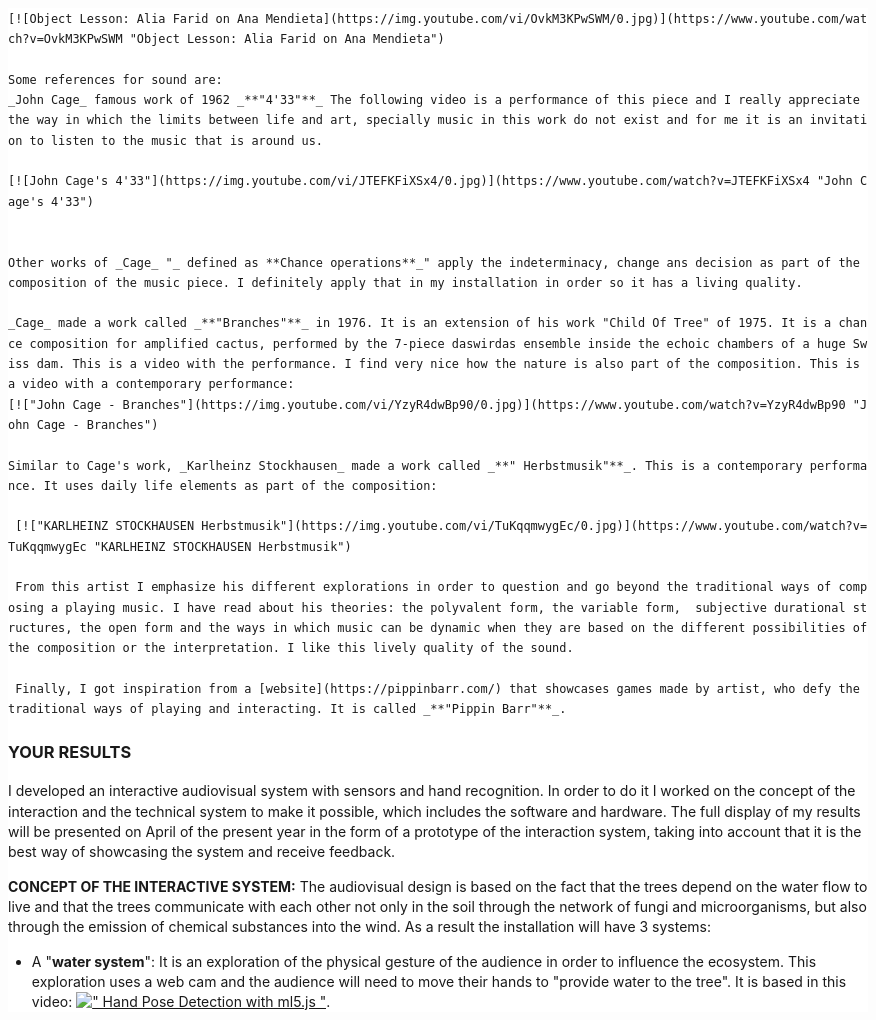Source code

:     [![Object Lesson: Alia Farid on Ana Mendieta](https://img.youtube.com/vi/OvkM3KPwSWM/0.jpg)](https://www.youtube.com/watch?v=OvkM3KPwSWM "Object Lesson: Alia Farid on Ana Mendieta")

    Some references for sound are: 
    _John Cage_ famous work of 1962 _**"4'33"**_ The following video is a performance of this piece and I really appreciate the way in which the limits between life and art, specially music in this work do not exist and for me it is an invitation to listen to the music that is around us.
  
    [![John Cage's 4'33"](https://img.youtube.com/vi/JTEFKFiXSx4/0.jpg)](https://www.youtube.com/watch?v=JTEFKFiXSx4 "John Cage's 4'33")
    

    Other works of _Cage_ "_ defined as **Chance operations**_" apply the indeterminacy, change ans decision as part of the composition of the music piece. I definitely apply that in my installation in order so it has a living quality. 

    _Cage_ made a work called _**"Branches"**_ in 1976. It is an extension of his work "Child Of Tree" of 1975. It is a chance composition for amplified cactus, performed by the 7-piece daswirdas ensemble inside the echoic chambers of a huge Swiss dam. This is a video with the performance. I find very nice how the nature is also part of the composition. This is a video with a contemporary performance:
    [!["John Cage - Branches"](https://img.youtube.com/vi/YzyR4dwBp90/0.jpg)](https://www.youtube.com/watch?v=YzyR4dwBp90 "John Cage - Branches")
   
    Similar to Cage's work, _Karlheinz Stockhausen_ made a work called _**" Herbstmusik"**_. This is a contemporary performance. It uses daily life elements as part of the composition:
  
     [!["KARLHEINZ STOCKHAUSEN Herbstmusik"](https://img.youtube.com/vi/TuKqqmwygEc/0.jpg)](https://www.youtube.com/watch?v=TuKqqmwygEc "KARLHEINZ STOCKHAUSEN Herbstmusik")

     From this artist I emphasize his different explorations in order to question and go beyond the traditional ways of composing a playing music. I have read about his theories: the polyvalent form, the variable form,  subjective durational structures, the open form and the ways in which music can be dynamic when they are based on the different possibilities of the composition or the interpretation. I like this lively quality of the sound. 

     Finally, I got inspiration from a [website](https://pippinbarr.com/) that showcases games made by artist, who defy the traditional ways of playing and interacting. It is called _**"Pippin Barr"**_. 
    

### **YOUR RESULTS** 
I developed an interactive audiovisual system with sensors and hand recognition. In order to do it I worked on the concept of the interaction and the technical system to make it possible, which includes the software and hardware. The full display of my results will be presented on April of the present year in the form of a prototype of the interaction system, taking into account that it is the best way of showcasing the system and receive feedback. 

**CONCEPT OF THE INTERACTIVE SYSTEM:**
The audiovisual design is based on the fact that the trees depend on the water flow to live and that the trees communicate with each other not only in the soil through the network of fungi and microorganisms, but also through the emission of chemical substances into the wind. As a result the installation will have 3 systems:

- A "**water system**": It is an exploration of the physical gesture of the audience in order to influence the ecosystem. This exploration uses a web cam and the audience will need to move their hands to "provide water to the tree". It is based in this video: 
[![" Hand Pose Detection with ml5.js "](https://img.youtube.com/vi/vfNHdVbE-l4/0.jpg)](https://www.youtube.com/watch?v=vfNHdVbE-l4 " Hand Pose Detection with ml5.js").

» **WHAT THE TASK ASKS**
Above are the records; copy exactly the lines from the line with "in 1976. It" through the line with "### **YOUR RESULTS**", both included.

» **TASK OUTPUT**
    _Cage_ made a work called _**"Branches"**_ in 1976. It is an extension of his work "Child Of Tree" of 1975. It is a chance composition for amplified cactus, performed by the 7-piece daswirdas ensemble inside the echoic chambers of a huge Swiss dam. This is a video with the performance. I find very nice how the nature is also part of the composition. This is a video with a contemporary performance:
    [!["John Cage - Branches"](https://img.youtube.com/vi/YzyR4dwBp90/0.jpg)](https://www.youtube.com/watch?v=YzyR4dwBp90 "John Cage - Branches")
   
    Similar to Cage's work, _Karlheinz Stockhausen_ made a work called _**" Herbstmusik"**_. This is a contemporary performance. It uses daily life elements as part of the composition:
  
     [!["KARLHEINZ STOCKHAUSEN Herbstmusik"](https://img.youtube.com/vi/TuKqqmwygEc/0.jpg)](https://www.youtube.com/watch?v=TuKqqmwygEc "KARLHEINZ STOCKHAUSEN Herbstmusik")

     From this artist I emphasize his different explorations in order to question and go beyond the traditional ways of composing a playing music. I have read about his theories: the polyvalent form, the variable form,  subjective durational structures, the open form and the ways in which music can be dynamic when they are based on the different possibilities of the composition or the interpretation. I like this lively quality of the sound. 

     Finally, I got inspiration from a [website](https://pippinbarr.com/) that showcases games made by artist, who defy the traditional ways of playing and interacting. It is called _**"Pippin Barr"**_. 
    

### **YOUR RESULTS** 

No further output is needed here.